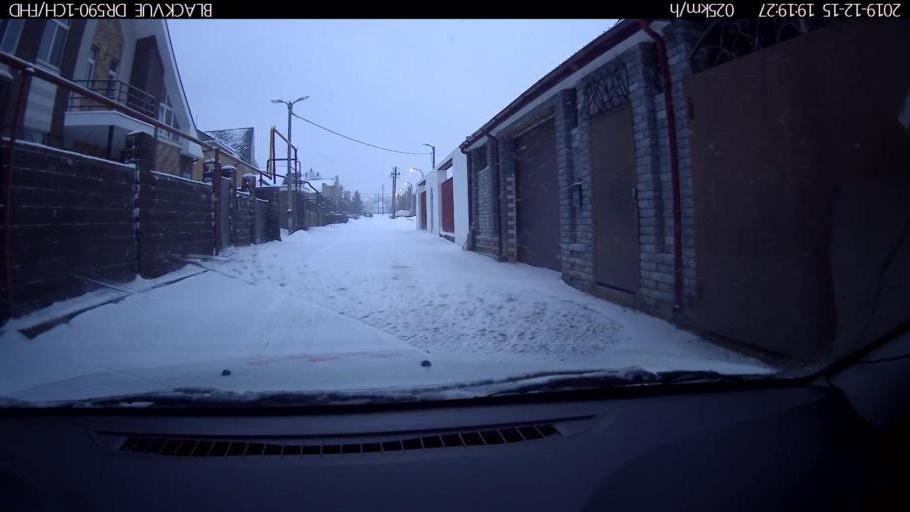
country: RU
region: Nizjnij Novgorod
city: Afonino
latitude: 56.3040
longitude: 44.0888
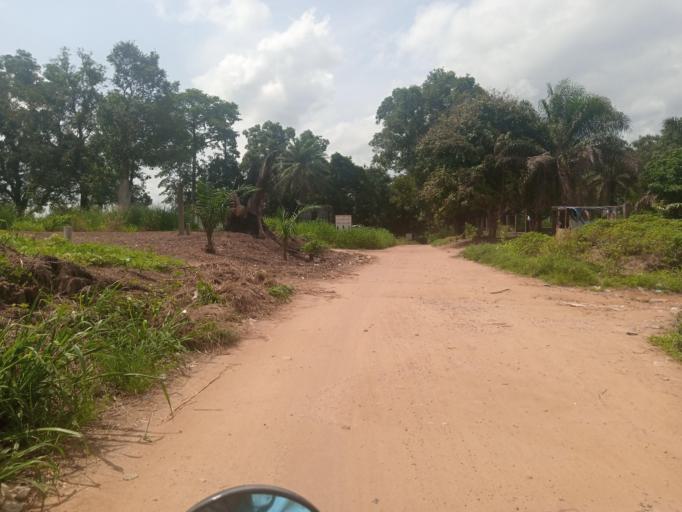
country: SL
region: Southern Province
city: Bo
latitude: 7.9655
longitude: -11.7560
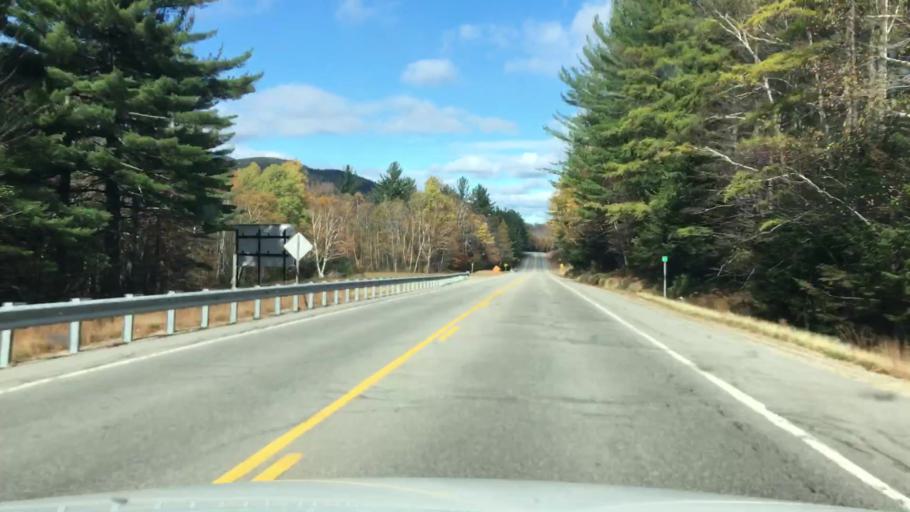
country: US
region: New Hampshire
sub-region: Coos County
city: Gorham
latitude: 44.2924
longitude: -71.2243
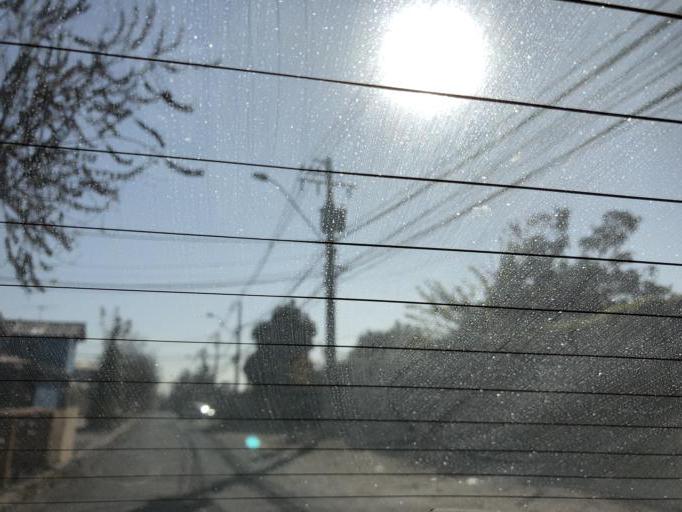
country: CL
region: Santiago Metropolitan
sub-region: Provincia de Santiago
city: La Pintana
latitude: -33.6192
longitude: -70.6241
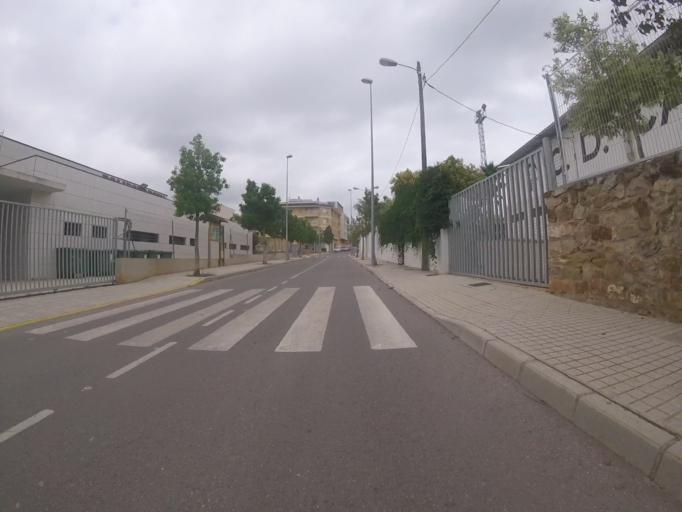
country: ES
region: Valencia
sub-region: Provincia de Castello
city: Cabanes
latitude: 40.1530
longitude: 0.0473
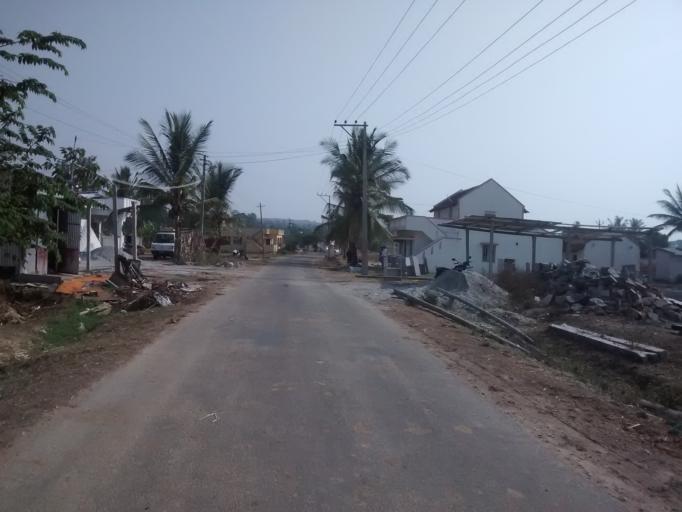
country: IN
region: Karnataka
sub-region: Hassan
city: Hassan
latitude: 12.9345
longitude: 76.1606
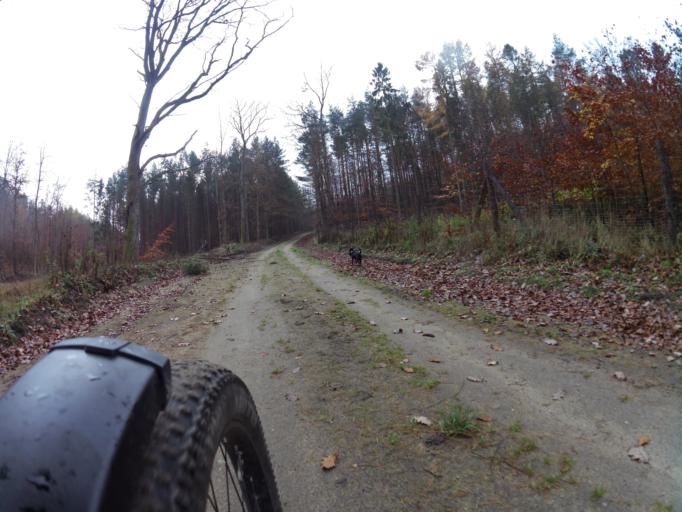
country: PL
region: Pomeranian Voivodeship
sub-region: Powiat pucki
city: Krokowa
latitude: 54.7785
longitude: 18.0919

...

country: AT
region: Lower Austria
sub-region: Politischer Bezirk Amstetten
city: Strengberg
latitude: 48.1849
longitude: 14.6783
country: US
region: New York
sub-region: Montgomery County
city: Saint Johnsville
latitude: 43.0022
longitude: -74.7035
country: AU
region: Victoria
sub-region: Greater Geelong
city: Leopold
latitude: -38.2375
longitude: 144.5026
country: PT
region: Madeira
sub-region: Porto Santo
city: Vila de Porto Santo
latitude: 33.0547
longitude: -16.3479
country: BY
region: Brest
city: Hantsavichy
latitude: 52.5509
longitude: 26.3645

--

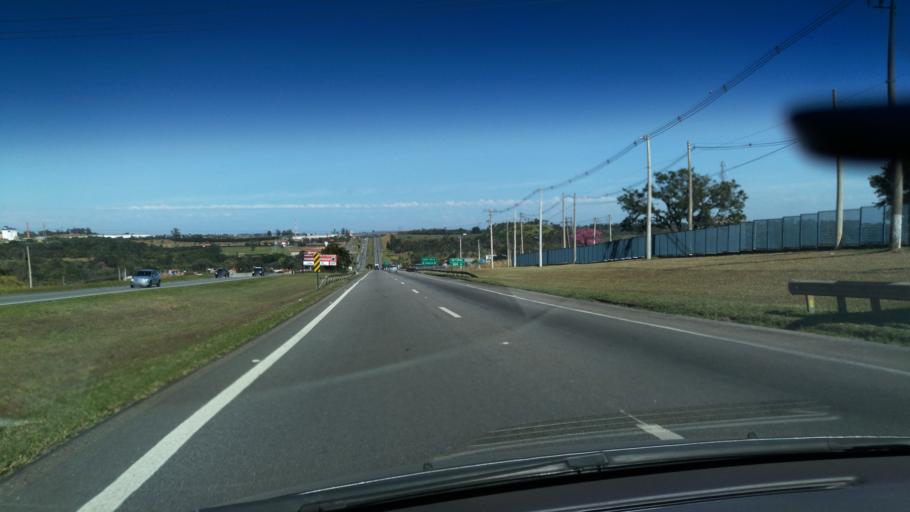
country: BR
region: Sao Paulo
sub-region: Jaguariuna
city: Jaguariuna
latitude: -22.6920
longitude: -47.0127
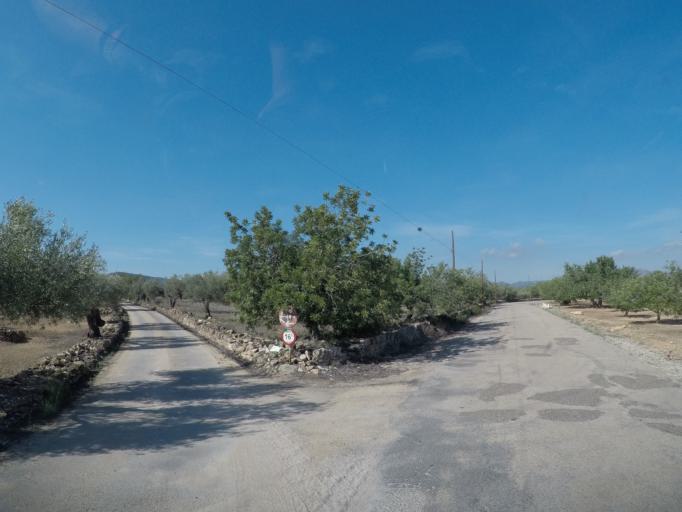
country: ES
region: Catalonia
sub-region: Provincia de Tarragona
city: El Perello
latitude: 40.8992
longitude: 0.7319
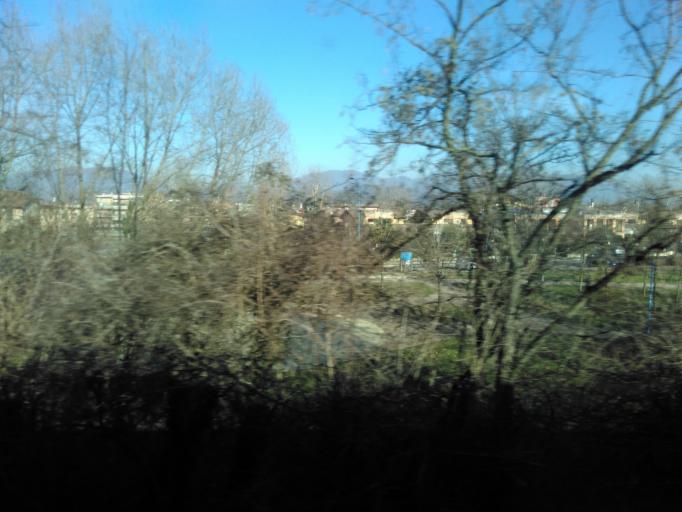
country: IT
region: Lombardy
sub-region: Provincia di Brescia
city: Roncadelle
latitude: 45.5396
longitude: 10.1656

# Aim
Swap "city" for "town" in the data starting at the line with "country: RU" and ending at the line with "longitude: 18.0919", keeping everything else the same. Give only those lines, without the pictures.

# Full answer
country: RU
region: Nizjnij Novgorod
town: Afonino
latitude: 56.3040
longitude: 44.0888
country: SL
region: Southern Province
town: Bo
latitude: 7.9655
longitude: -11.7560
country: US
region: New Hampshire
sub-region: Coos County
town: Gorham
latitude: 44.2924
longitude: -71.2243
country: CL
region: Santiago Metropolitan
sub-region: Provincia de Santiago
town: La Pintana
latitude: -33.6192
longitude: -70.6241
country: ES
region: Valencia
sub-region: Provincia de Castello
town: Cabanes
latitude: 40.1530
longitude: 0.0473
country: IN
region: Karnataka
sub-region: Hassan
town: Hassan
latitude: 12.9345
longitude: 76.1606
country: PL
region: Pomeranian Voivodeship
sub-region: Powiat pucki
town: Krokowa
latitude: 54.7785
longitude: 18.0919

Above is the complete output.